By Michael Cohen
Mr. Cohen is most famous here for the discussions we've had before about Application Developers vs. Database Developers. Part I is here, Part II is here. Mr. Cohen is a friend of mine. I have a great deal of respect for him. We obviously disagree in some areas, but I've learned to appreciate his push-back and learn from it.
He had left a comment the yesterday on my most recent post, The "Database is a Bit Bucket" Mentality (Michael O'Neill posted his followup, Everything is a Bit Bucket, as well). I thought the comment would get short shrift, so I asked him to write up a full post. I deleted that comment and here is his post.
Modern RDBMS's are quite powerful today. Pretty much every one of them has full support for SQL, including vendor extensions, all of the features we've come to expect from a relational database, a full fledged programming language built in, and quite often support for extras like full text search or native handling of XML. Most now also now ship with highly feature specific add-ons - PostgreSQL has a geospatial package that makes it the defacto standard in that domain, MySql has hot replication in a master-slave paradigm, Oracle has....well, Oracle has all kinds of things, a full object system and Java inside, a message broker, an HTTP server, a complete UI toolkit, among other things.
So the question arises as to how much of this capability one should use. I think it's becoming apparent that the answer to this is, "not much." Why shouldn't you take advantage of as much of the database's feature set as possible? The answer is performance and scalability. But wait, aren't stored procedures faster than ad hoc queries? Yes (theoretically). Won't it be more performant to execute business logic as close as possible to the data it operates on? Why should we introduce yet another component into the architecture when the database is perfectly capable of handling a particular task?
For one thing, the programming languages and environments offered by relational databases are now relatively long in the tooth, and have been eclipsed by modern OO languages. Developers are much more productive building applications with these new languages, and find it painful and tedious to work within the relational model, with SQL. You can see proof of this now with the overwhelming popularity of ORM frameworks in most of the popular OO languages out there. Java has Hibernate/EJB/JPA and many others. Ruby has ActiveRecord, DataMapper, and Sequel. Python has SqlAlchemy and Djanjo's ORM. And it's not because these developers lack the skills to work with the database directly. Quite the contrary actually, it takes intimate knowledge of the database to work effectively with an ORM. What's more, the ORM is often able to make runtime optimizations that would be difficult or prohibitively time consuming to hand code.

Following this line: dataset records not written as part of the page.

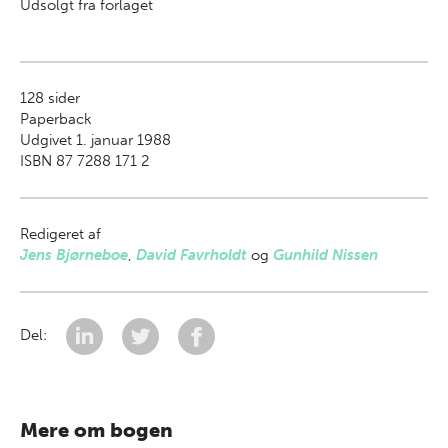
Udsolgt fra forlaget
128
sider
Paperback
Udgivet 1. januar 1988
ISBN 87 7288 171 2
Redigeret af
Jens Bjørneboe
,
David Favrholdt
og
Gunhild Nissen
Del:
Mere om bogen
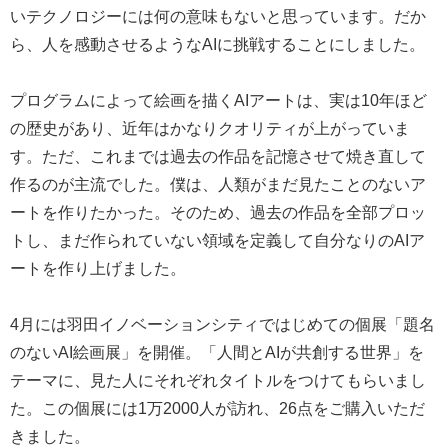
いテクノロジーには何の意味もないと思っています。だか
ら、人を感動させるようなAIに挑戦することにしました。
プログラムによって絵画を描くAIアートは、実は10年ほど
の歴史があり、近年はかなりクオリティが上がっていま
す。ただ、これまでは過去の作品を記憶させて焼き直して
作るのが主流でした。僕は、人類がまだ見たことのないア
ートを作りたかった。そのため、過去の作品を全部プロッ
トし、まだ作られていない領域を定義して自分なりのAIア
ートを作り上げました。
4月には羽田イノベーションシティではじめての個展「題名
のないAI絵画展」を開催。「人間とAIが共創する世界」を
テーマに、見た人にそれぞれタイトルをつけてもらいまし
た。この個展には1万2000人が訪れ、26点をご購入いただ
きました。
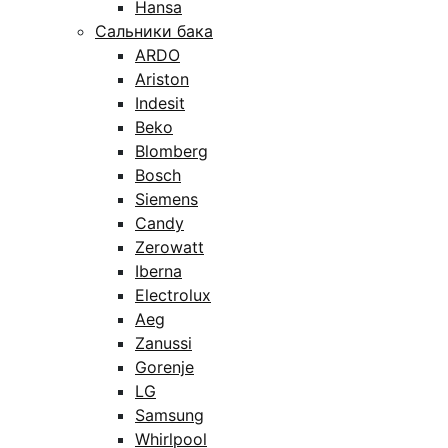
Hansa
Сальники бака
ARDO
Ariston
Indesit
Beko
Blomberg
Bosch
Siemens
Candy
Zerowatt
Iberna
Electrolux
Aeg
Zanussi
Gorenje
LG
Samsung
Whirlpool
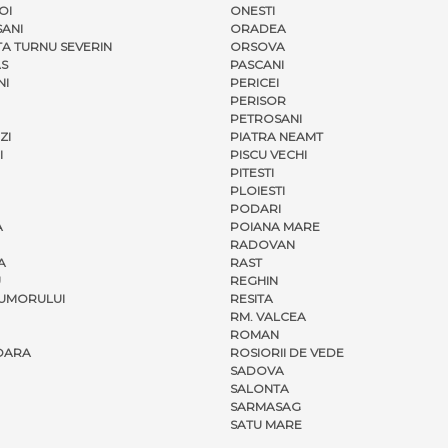
OI
ONESTI
ANI
ORADEA
A TURNU SEVERIN
ORSOVA
S
PASCANI
NI
PERICEI
PERISOR
PETROSANI
ZI
PIATRA NEAMT
I
PISCU VECHI
PITESTI
PLOIESTI
PODARI
A
POIANA MARE
RADOVAN
A
RAST
U
REGHIN
UMORULUI
RESITA
RM. VALCEA
ROMAN
OARA
ROSIORII DE VEDE
SADOVA
SALONTA
SARMASAG
SATU MARE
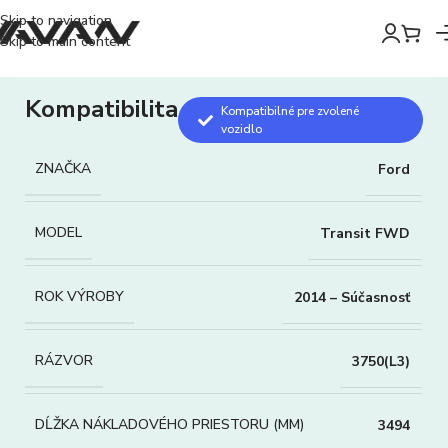
Skip to navigation
Skip to main content
Kompatibilita
Kompatibilné pre zvolené
vozidlo
ZNAČKA
Ford
MODEL
Transit FWD
ROK VÝROBY
2014 – Súčasnosť
RÁZVOR
3750(L3)
DĹŽKA NÁKLADOVÉHO PRIESTORU (MM)
3494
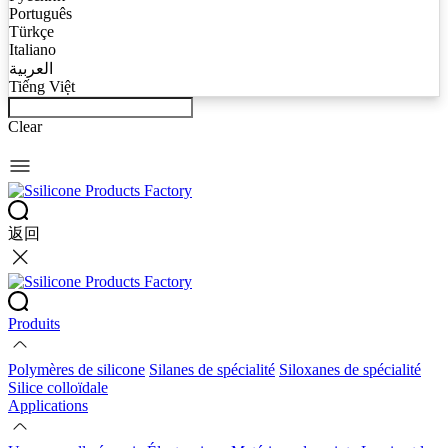
Português
Türkçe
Italiano
العربية
Tiếng Việt
Clear
返回
Produits
Polymères de silicone
Silanes de spécialité
Siloxanes de spécialité
Silice colloïdale
Applications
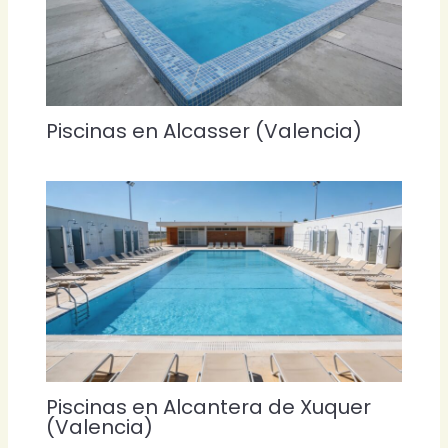
Piscinas en Alcasser (Valencia)
Piscinas en Alcantera de Xuquer
(Valencia)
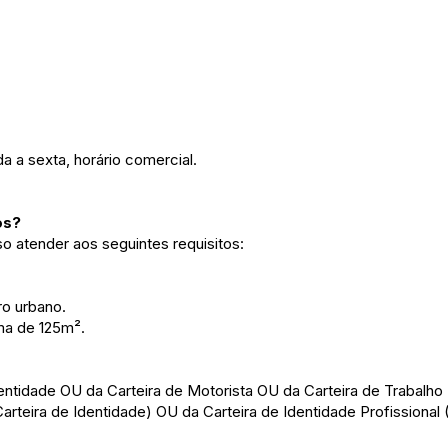
 a sexta, horário comercial.
os?
iso atender aos seguintes requisitos:
ro urbano.
a de 125m².
Identidade OU da Carteira de Motorista OU da Carteira de Trabal
Carteira de Identidade) OU da Carteira de Identidade Profission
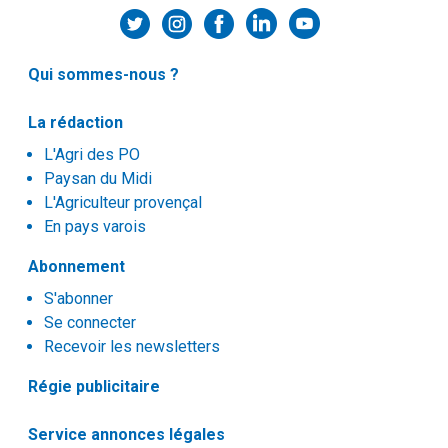
Qui sommes-nous ?
La rédaction
L'Agri des PO
Paysan du Midi
L'Agriculteur provençal
En pays varois
Abonnement
S'abonner
Se connecter
Recevoir les newsletters
Régie publicitaire
Service annonces légales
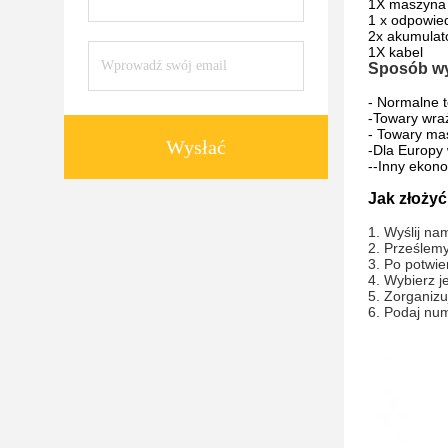
1X maszyna
1 x odpowied
2x akumulat
1X kabel
Sposób wy
- Normalne t
-Towary wra
- Towary ma
Wysłać
-Dla Europy
--Inny ekono
Jak złoży
1. Wyślij na
2. Prześlemy
3. Po potwie
4. Wybierz j
5. Zorganizu
6. Podaj num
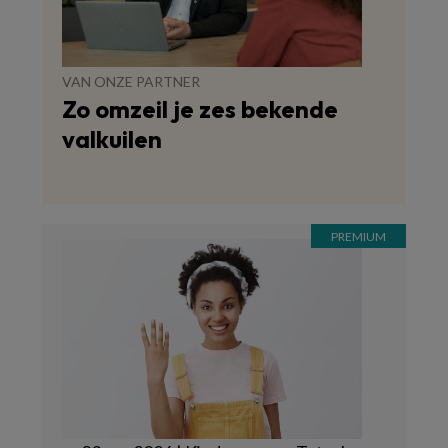
VAN ONZE PARTNER
Zo omzeil je zes bekende
valkuilen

Finally, clustered caches offer massive performance and scalability improvements, handling writes back to the database transparently behind the scenes, but for the most part they preclude implementing complex business logic in the database.
The overall trend is clear, across languages and platforms. It's the movement of data out of the database and into the application layer. Less and less reliance on the database, perhaps only for archival purposes. John Davies has a good comment on this. He's operating in a unique environment with extremely rigorous performance requirements, but we're now starting to see similar constraints imposed by the web. There's a whole class of software that has come about due to the inability to scale the relational database beyond a certain point. Facebook developed Cassandra, now used by Twitter, Reddit, and Digg, among others. LinkedIn built Voldemort. My employer doesn't deal with the massive scale of these companies, but we do large scale data processing with Hadoop. HBase, another non-relational persistent data store, is a natural fit, and just about the only option really. We use MySql less and less.
Of course, not everybody is building applications with such high scalability requirements. But even for applications with less intensive scalability requirements I would argue the same tendency to minimize the workload on the database should apply. Cameron Purdy has a good quote, "If you don't pick your bottlenecks, they'll pick you." Design your application to bottleneck, he says. What he means is, your application is going to bottleneck on something, so you need to explicitly decide what it will bottleneck on. Unfortunately, most applications bottleneck on the database, as this is the hardest layer to scale. It's pretty easy to scale the front end, we just throw more instances of Apache out there. It's a little bit harder, but not much, to scale the app server. But it's pretty hard to scale the database tier, particularly for write intensive applications. For well funded organizations, Oracle RAC is the standard. MySql's master-slave setup and hot replication saw it win out over PostgreSQL despite the fact that Postgres is a much better database in just about every other respect. The NoSql projects listed above grew out of the inability even to scale out MySql.
The trend is clear. We're collecting and processing more data than ever before, and this will only increase as we go forward. Unfortunately, the relational database (at least in it's current form) isn't well suited to the scale of data processing an already significant and growing number of organizations deal with on a daily basis. We're now seeing new solutions come forth to address the shortcomings of the traditional RDBMS, and the same forces that have necessitated such developments are at work even in smaller organizations. At all levels, developers would do well to require as little functionality as possible from the database, essentially, to treat it as a bit bucket.